→ Task requirements
What you give back should be exactly the opening lines of the data, ending with the line that contains "[102,88,238,106] Update or" and including it.

→ Records from a data collection
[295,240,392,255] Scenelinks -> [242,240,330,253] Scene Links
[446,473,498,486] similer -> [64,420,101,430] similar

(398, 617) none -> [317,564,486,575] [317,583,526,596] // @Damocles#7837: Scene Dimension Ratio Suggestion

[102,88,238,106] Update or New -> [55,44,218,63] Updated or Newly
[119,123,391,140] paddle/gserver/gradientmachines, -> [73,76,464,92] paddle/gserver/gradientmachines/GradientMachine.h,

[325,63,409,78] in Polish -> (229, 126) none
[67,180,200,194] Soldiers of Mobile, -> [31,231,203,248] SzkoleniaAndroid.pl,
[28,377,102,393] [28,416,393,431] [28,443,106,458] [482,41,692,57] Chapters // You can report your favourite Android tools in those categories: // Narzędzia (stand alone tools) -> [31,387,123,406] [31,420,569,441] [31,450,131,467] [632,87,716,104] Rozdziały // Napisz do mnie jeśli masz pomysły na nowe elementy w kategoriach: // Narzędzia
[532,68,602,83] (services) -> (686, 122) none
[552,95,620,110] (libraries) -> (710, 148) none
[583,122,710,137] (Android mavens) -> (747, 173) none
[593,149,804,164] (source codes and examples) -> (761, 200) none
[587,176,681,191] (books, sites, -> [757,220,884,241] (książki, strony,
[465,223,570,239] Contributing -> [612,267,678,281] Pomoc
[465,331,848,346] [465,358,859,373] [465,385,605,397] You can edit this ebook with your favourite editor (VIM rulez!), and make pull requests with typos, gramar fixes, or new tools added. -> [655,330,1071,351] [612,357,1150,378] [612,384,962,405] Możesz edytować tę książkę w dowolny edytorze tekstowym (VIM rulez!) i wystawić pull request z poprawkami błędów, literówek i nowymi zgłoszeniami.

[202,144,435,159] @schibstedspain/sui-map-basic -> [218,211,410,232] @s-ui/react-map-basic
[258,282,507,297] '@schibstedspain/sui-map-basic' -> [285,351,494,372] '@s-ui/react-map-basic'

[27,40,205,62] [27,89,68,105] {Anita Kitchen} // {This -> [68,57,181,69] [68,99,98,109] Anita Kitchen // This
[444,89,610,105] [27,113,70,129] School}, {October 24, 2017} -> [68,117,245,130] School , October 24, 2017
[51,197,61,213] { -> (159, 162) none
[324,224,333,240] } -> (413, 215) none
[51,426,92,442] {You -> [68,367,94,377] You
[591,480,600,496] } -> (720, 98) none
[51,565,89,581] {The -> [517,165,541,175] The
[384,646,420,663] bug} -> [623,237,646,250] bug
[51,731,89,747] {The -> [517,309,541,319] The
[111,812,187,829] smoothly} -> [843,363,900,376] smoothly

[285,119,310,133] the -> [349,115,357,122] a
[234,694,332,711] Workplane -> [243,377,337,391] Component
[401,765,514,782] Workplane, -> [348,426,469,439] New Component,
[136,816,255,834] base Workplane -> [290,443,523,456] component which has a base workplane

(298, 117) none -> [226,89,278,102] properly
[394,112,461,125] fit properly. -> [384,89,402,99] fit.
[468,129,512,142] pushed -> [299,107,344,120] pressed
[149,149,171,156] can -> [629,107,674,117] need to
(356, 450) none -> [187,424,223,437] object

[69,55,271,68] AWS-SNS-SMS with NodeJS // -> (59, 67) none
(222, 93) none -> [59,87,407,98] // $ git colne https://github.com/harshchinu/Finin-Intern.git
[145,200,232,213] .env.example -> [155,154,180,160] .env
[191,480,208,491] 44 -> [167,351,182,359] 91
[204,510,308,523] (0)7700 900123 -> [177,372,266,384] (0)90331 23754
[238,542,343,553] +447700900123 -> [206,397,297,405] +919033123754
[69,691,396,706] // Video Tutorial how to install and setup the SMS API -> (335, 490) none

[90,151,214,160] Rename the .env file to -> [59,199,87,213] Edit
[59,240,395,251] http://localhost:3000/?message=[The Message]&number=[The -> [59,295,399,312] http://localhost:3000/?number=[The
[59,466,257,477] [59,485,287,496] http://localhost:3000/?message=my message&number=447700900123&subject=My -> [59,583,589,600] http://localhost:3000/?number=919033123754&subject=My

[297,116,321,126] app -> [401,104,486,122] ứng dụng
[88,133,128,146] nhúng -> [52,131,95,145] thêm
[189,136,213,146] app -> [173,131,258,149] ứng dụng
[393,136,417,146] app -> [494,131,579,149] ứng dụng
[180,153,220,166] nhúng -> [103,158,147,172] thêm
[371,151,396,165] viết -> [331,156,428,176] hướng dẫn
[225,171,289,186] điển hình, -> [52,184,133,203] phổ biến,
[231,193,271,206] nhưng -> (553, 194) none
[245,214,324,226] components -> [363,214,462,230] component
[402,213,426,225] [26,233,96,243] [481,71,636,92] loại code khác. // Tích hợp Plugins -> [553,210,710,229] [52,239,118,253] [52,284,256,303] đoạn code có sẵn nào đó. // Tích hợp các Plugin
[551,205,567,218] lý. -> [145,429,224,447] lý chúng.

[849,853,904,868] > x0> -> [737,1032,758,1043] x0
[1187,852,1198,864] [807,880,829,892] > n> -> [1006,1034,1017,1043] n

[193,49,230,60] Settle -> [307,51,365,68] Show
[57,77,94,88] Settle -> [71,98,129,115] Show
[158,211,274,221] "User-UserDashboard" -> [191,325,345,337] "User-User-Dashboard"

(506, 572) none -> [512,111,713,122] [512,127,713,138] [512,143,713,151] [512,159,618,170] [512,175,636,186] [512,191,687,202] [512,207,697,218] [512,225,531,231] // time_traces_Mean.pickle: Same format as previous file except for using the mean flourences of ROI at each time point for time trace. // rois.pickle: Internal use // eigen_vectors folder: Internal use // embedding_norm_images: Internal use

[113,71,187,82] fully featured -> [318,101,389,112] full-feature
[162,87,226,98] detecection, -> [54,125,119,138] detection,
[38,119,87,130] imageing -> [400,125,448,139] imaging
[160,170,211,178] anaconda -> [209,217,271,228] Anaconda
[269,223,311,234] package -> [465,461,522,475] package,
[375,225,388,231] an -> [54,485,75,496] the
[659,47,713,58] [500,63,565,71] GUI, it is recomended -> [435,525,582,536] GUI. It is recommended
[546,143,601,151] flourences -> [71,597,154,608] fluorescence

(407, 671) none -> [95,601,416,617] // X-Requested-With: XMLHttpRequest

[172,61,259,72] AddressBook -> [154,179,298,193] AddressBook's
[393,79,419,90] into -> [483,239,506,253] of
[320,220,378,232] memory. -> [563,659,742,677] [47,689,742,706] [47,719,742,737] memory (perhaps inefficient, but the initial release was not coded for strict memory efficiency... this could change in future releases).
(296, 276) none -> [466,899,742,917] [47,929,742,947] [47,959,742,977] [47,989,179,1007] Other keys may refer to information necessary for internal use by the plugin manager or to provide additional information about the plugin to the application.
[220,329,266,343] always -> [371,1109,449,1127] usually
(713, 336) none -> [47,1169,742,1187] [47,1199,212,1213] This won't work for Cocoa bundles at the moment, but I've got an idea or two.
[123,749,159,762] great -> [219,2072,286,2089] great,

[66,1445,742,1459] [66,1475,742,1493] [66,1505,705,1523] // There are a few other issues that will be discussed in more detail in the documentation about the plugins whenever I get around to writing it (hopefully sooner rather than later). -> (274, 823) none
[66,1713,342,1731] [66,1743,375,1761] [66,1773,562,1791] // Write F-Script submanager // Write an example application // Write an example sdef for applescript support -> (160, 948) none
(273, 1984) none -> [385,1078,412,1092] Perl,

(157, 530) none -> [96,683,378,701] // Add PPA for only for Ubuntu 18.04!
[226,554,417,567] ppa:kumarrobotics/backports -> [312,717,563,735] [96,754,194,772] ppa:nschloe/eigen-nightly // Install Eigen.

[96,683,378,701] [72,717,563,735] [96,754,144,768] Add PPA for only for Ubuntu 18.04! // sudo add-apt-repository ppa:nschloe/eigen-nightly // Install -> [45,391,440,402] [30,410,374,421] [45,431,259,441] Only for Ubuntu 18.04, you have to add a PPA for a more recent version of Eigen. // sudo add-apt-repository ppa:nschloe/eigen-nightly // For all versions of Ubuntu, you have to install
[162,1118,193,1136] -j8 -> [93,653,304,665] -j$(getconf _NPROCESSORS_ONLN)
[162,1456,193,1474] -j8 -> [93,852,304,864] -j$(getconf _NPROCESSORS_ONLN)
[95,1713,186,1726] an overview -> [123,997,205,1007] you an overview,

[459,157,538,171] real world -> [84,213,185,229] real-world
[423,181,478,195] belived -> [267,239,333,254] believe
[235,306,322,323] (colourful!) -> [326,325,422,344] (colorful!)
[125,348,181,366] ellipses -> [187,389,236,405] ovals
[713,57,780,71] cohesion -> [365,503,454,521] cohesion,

→ Answer to the exercise
[295,240,392,255] Scenelinks -> [242,240,330,253] Scene Links
[446,473,498,486] similer -> [64,420,101,430] similar

(398, 617) none -> [317,564,486,575] [317,583,526,596] // @Damocles#7837: Scene Dimension Ratio Suggestion

[102,88,238,106] Update or New -> [55,44,218,63] Updated or Newly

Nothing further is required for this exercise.